> ASSIGNED TASK:
In the records, swap "Catálogo" for "Productos" in the stretch from the line containing "В Туапсе собрано" through the line containing "ventas@magmaequipos.com", changing nothing else. Return only those lines, and leave out the pictures.

Collected data:
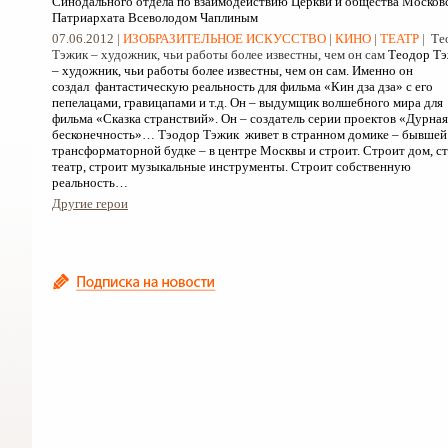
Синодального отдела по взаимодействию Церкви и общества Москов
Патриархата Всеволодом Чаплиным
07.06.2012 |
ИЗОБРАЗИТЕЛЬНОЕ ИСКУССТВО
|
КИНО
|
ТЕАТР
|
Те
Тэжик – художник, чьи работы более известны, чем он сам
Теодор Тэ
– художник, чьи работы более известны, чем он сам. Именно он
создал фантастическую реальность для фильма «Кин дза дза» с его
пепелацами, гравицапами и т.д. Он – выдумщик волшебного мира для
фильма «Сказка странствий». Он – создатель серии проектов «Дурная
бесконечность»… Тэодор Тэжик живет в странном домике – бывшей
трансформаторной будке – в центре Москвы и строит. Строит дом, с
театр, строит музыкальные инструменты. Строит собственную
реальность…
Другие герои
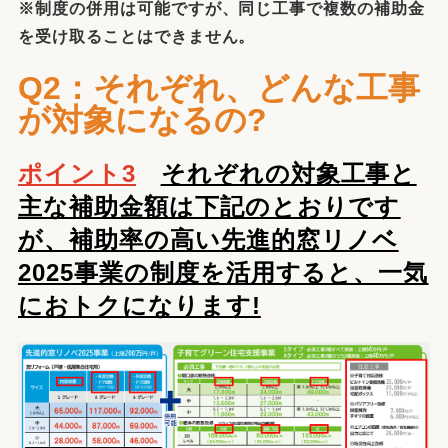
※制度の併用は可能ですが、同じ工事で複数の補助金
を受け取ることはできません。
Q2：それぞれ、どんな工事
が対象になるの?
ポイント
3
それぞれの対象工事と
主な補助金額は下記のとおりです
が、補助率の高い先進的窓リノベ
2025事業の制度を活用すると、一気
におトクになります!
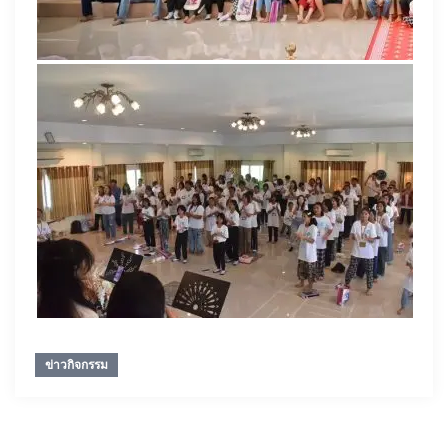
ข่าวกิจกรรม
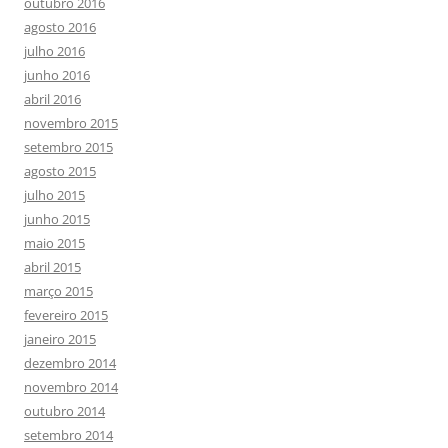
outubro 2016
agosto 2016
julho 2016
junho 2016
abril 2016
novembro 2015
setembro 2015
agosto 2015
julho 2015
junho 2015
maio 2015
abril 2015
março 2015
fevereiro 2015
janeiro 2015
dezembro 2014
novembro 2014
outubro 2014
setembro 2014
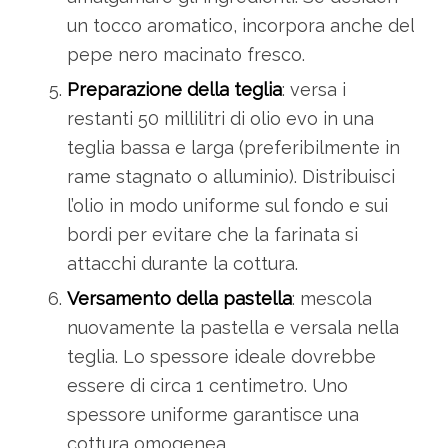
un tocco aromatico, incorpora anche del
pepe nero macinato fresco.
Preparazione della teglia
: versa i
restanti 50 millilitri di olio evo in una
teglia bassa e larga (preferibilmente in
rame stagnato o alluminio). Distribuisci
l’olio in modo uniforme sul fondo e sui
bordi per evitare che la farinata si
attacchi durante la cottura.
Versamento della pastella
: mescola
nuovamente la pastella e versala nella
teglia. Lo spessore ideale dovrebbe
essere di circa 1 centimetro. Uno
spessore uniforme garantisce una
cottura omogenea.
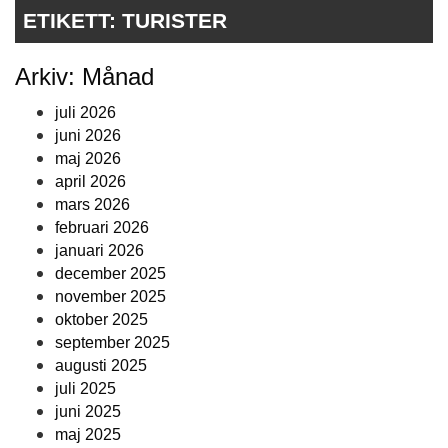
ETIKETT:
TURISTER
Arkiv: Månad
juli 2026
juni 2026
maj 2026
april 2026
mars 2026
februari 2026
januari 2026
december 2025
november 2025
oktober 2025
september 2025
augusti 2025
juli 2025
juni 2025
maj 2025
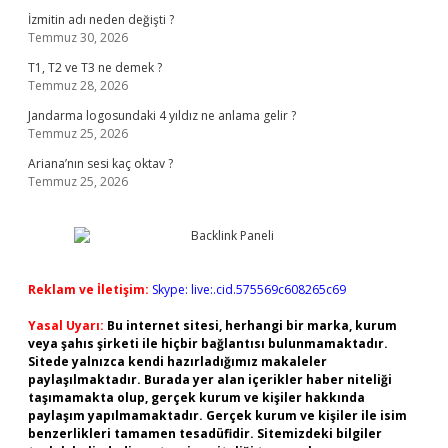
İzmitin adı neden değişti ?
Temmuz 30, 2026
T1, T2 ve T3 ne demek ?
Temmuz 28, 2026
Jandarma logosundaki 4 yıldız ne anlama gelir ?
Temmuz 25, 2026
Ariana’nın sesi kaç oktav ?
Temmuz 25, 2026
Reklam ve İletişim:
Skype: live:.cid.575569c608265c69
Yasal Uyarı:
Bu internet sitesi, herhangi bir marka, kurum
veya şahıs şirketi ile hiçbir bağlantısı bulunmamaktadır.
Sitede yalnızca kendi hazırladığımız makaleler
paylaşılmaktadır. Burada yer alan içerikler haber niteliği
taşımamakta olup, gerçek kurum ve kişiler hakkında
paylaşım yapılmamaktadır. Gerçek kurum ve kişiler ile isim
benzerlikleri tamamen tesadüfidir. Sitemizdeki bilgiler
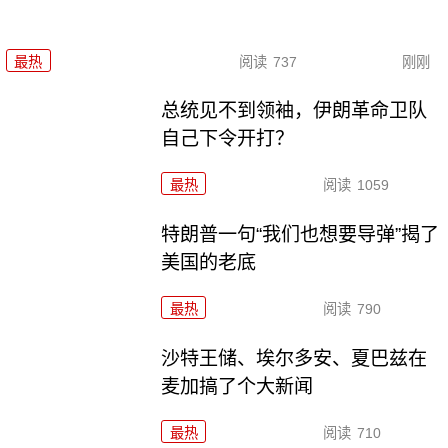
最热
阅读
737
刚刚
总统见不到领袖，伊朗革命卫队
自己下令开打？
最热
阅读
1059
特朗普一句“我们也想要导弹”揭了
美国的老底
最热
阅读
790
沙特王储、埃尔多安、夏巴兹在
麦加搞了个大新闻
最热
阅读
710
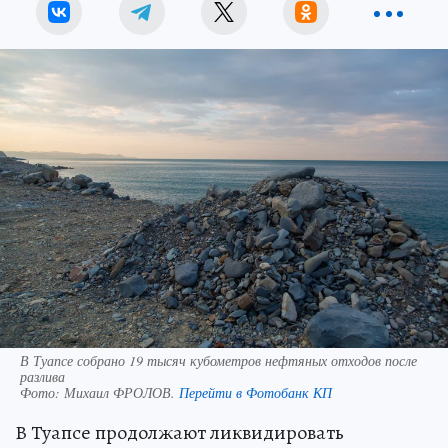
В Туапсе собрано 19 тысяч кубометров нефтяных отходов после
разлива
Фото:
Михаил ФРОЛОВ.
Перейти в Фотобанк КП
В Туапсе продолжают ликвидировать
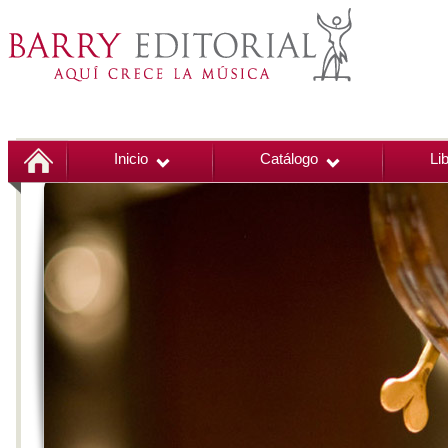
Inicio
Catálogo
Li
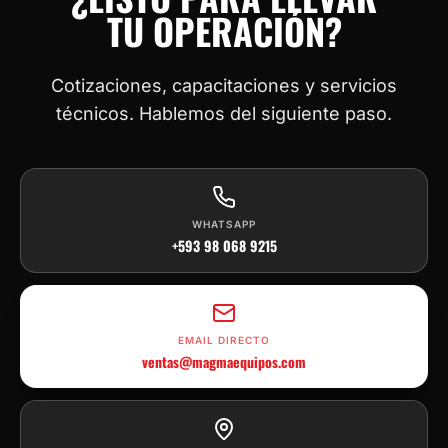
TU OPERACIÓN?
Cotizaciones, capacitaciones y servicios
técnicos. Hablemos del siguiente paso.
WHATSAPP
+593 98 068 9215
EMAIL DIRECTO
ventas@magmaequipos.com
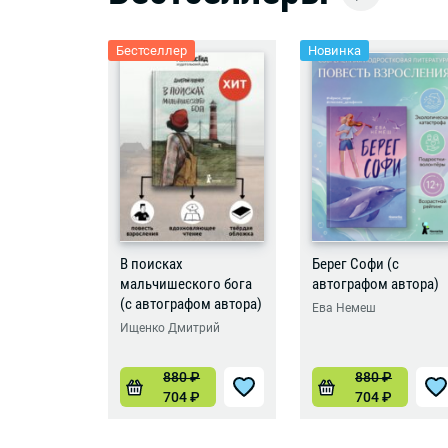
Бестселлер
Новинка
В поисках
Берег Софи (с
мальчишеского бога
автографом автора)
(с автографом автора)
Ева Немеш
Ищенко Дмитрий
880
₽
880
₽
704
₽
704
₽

...

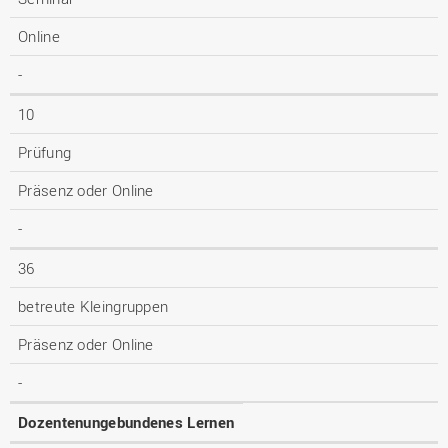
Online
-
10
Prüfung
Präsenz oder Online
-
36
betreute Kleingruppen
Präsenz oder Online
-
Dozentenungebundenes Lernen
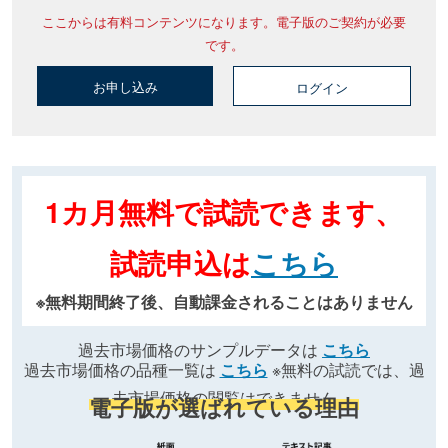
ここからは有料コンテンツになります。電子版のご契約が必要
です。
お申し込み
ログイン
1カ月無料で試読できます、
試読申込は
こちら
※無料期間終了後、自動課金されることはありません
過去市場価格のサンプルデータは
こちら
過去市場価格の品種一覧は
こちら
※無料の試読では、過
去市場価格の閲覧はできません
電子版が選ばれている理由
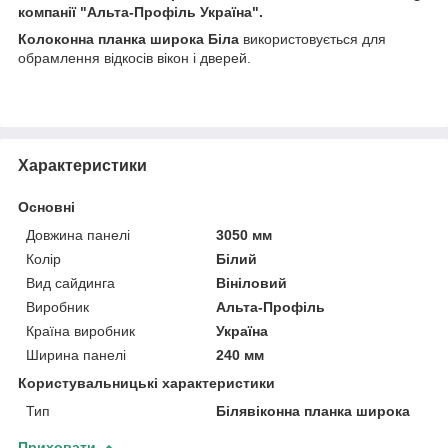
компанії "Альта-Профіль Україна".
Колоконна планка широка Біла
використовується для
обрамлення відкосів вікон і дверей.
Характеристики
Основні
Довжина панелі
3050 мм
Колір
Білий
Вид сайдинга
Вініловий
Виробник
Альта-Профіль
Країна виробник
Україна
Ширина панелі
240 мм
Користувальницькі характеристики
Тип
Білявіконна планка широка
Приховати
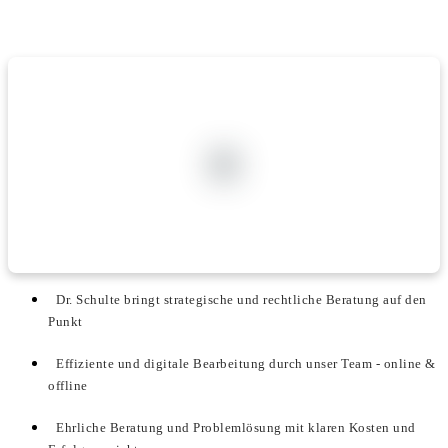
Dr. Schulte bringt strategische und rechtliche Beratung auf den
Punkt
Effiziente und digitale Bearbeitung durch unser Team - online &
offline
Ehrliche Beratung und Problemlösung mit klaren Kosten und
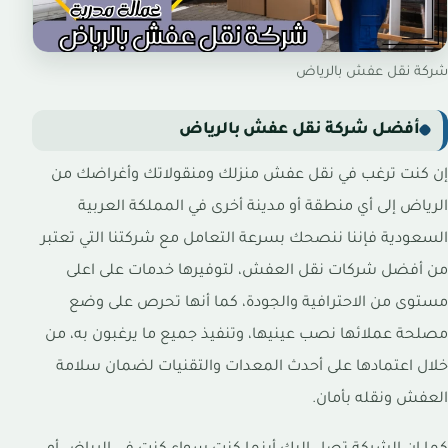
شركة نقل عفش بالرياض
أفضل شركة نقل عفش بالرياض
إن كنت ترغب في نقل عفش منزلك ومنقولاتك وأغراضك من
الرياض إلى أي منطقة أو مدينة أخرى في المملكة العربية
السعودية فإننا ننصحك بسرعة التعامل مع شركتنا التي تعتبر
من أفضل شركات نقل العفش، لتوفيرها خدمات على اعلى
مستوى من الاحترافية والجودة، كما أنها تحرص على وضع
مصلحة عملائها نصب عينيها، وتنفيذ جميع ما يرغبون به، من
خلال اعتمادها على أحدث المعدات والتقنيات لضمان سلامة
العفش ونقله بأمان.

> EXERCISE SOLUTION:
В Туапсе собрано 19 тысяч кубометров нефтяных отходов после
разлива
Фото:
Михаил ФРОЛОВ.
Перейти в Фотобанк КП
В Туапсе продолжают ликвидировать
Inicio
Productos
Li
TU OPERACIÓN?
Cotizaciones, capacitaciones y servicios
técnicos. Hablemos del siguiente paso.
WHATSAPP
+593 98 068 9215
EMAIL DIRECTO
ventas@magmaequipos.com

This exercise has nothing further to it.